Until now, that range has been poorly charted. But Kepler is in a unique position to explore it. Kepler was launched last March on a three-year mission to hunt for Earth-like planets orbiting in the habitable zones of stars – a mission that lends itself not only to peering into that desert range, but also looking for planets smaller than gas giants.
"This is the area that we will be exploring and filling in in the coming years," he says.
But those discoveries will take far more time to make and confirm than the it takes to spot and confirm the oversize orbs announced Monday.
Overall, Kepler stares relentlessly at some 156,000 stars in one patch of the sky. Kepler discovered the planets as they slipped in front of their host stars with each orbit, briefly dimming the star's light, an astronomical movement called a transit. The bigger the planet, and the closer it orbits its parent star, the easier it is for Kepler to catch the brief fading and brightening of the star's light during a transit.
Initially, Kepler comes up with "candidates" that must be confirmed by astronomers using ground-based telescopes.

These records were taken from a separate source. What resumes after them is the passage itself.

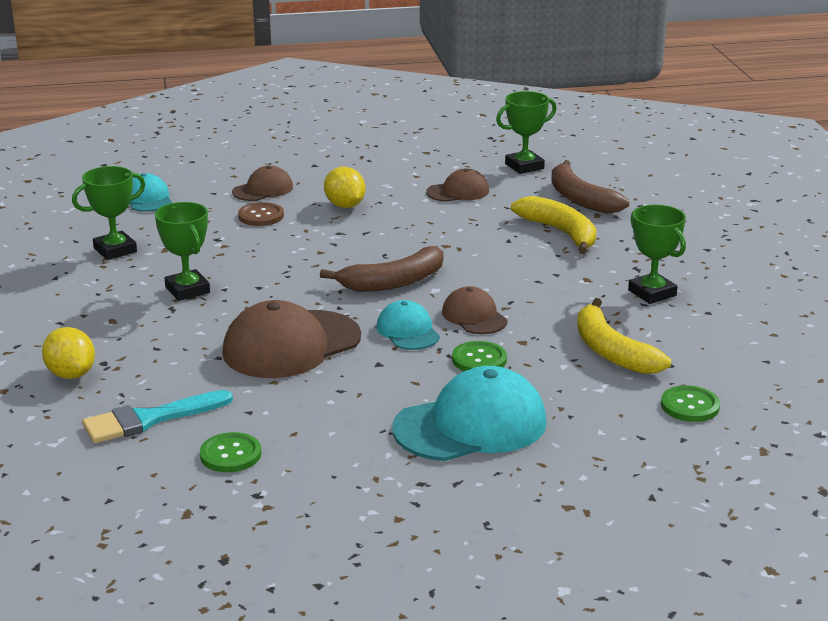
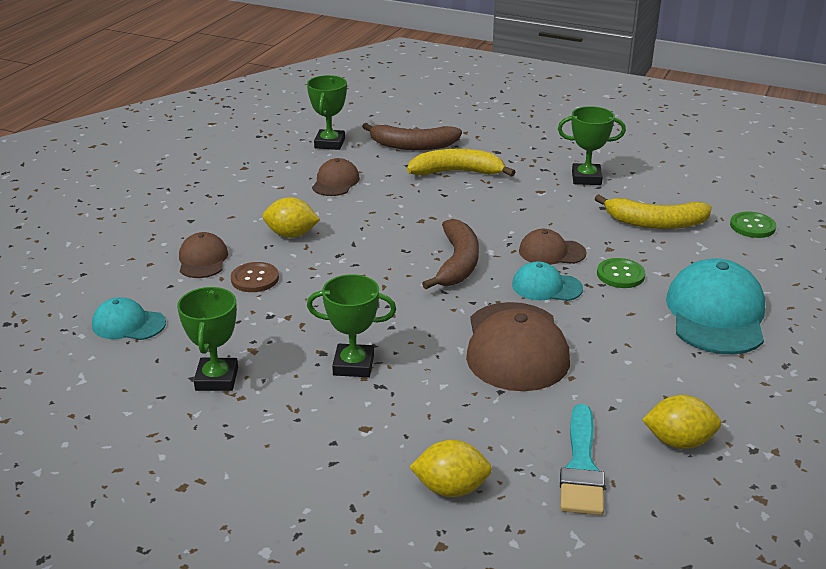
camera: 55 degrees left, 5 degrees up
green button [200,432,261,472] -> yellow lemon [642,395,721,449]

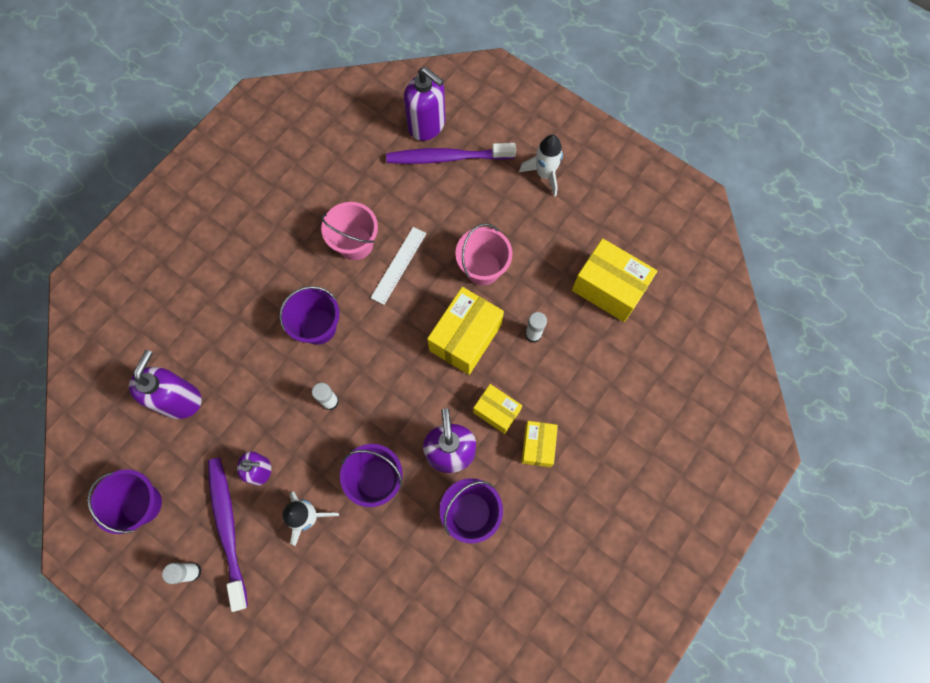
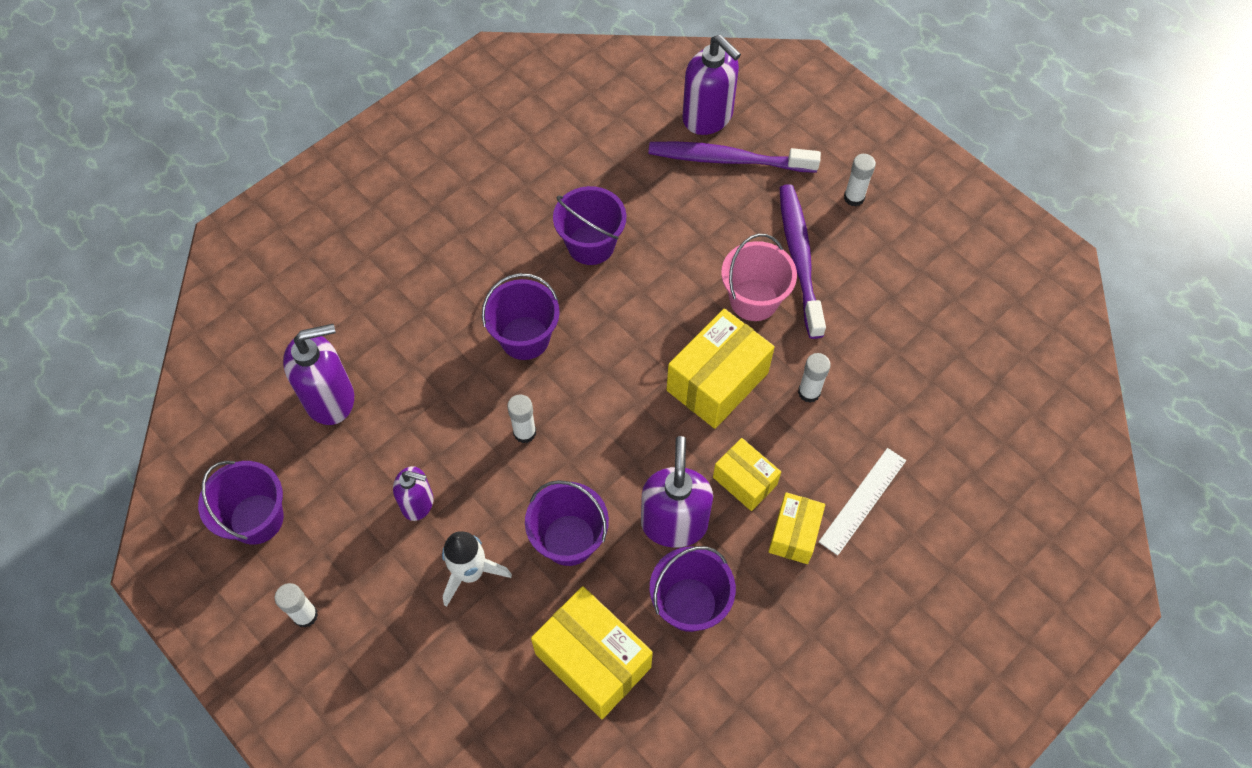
camera: 10 degrees right, 10 degrees down
purple soap dispenser [129,350,202,419] -> purple soap dispenser turned 45 degrees clockwise [283,324,354,425]
purple toothbrush [208,458,248,612] -> purple toothbrush moved to [780,184,826,339]
pink bucket [321,202,378,260] -> purple bucket [553,186,626,265]
white ruler [371,227,427,305] -> white ruler moved to [819,448,906,555]
white rocket [519,135,563,197] -> white glue stick [844,154,876,206]
yellow box [572,238,657,322] -> yellow box moved to [531,586,653,719]

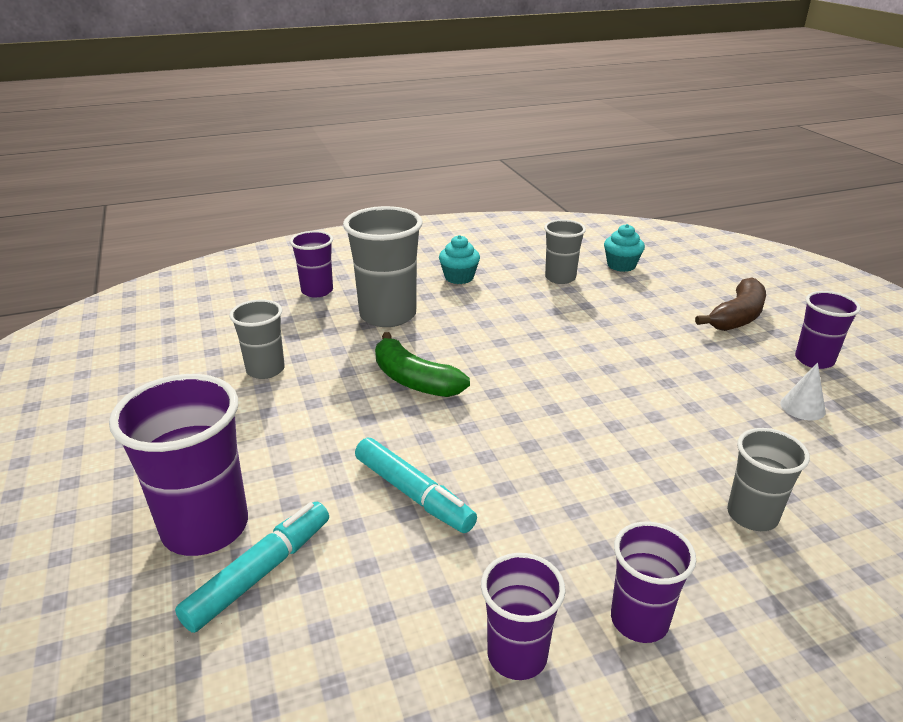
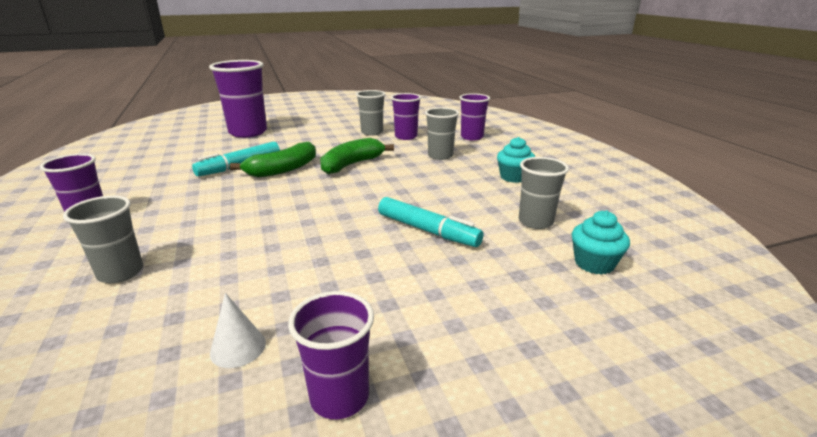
camera: 90 degrees right, 5 degrees down
turquoise marker [175,502,329,633] -> turquoise marker moved to [378,197,483,247]
grey cup [343,206,423,327] -> grey cup [425,107,459,160], size x0.59
purple cup [481,553,566,680] -> purple cup moved to [391,93,421,140]
brown banana [695,278,766,331] -> none
none -> green banana [230,142,316,178]

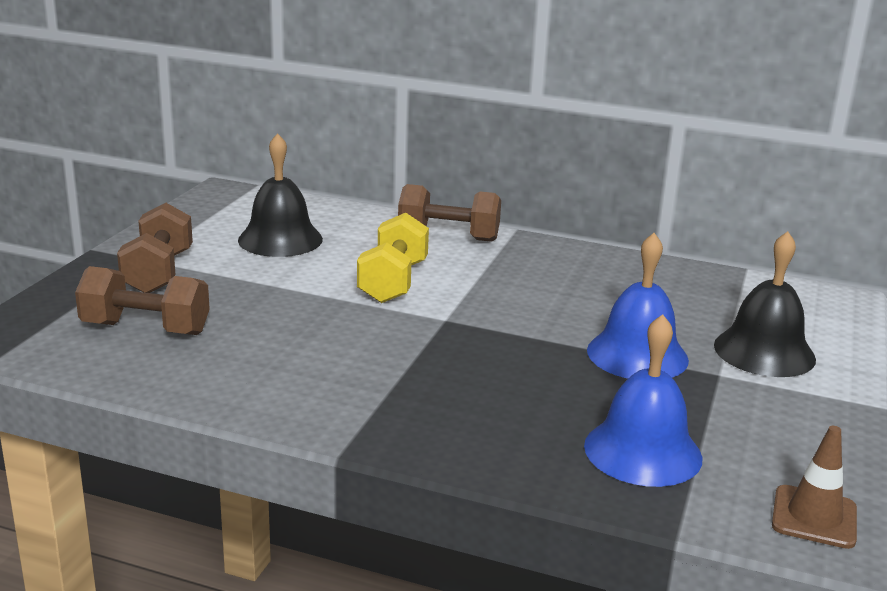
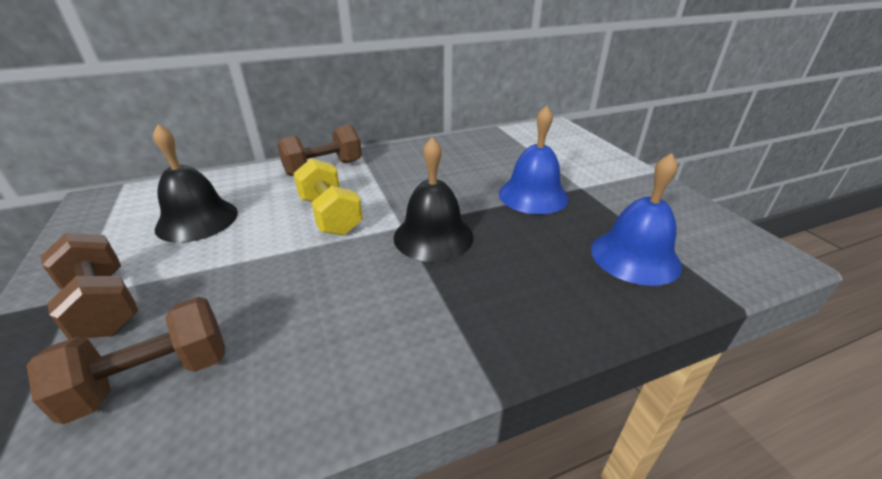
camera: 40 degrees left, 10 degrees up
black bell [714,231,816,377] -> black bell moved to [394,137,473,262]
brown traffic cone [772,426,857,549] -> none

And to keep false alarms at a minimum, Kepler scientists want to see four transits for each planet.
For Earth-sized planets, the periodic brightening and dimming gets increasingly harder to spot with stars that are farther away or that are inherently dim.
A curious candidate
Yet even "candidates" that turn out not to be exoplanets can yield their own discoveries. The team noted that it also discovered two objects, each orbiting its own large star. Yet each of the smaller objects was too hot to be a planet. Indeed, they outshone the stars they orbited. Yet the objects appeared to be too small to be another star.
The researchers suggested that these tiny orbiting torches could be low-mass white dwarfs in binary star systems. A white dwarf is the final stage in the demise of stars not massive enough to explode as supernovae. These stars shed most of their material in a nova, leaving behind what typically is an Earth-sized object with the sun's mass.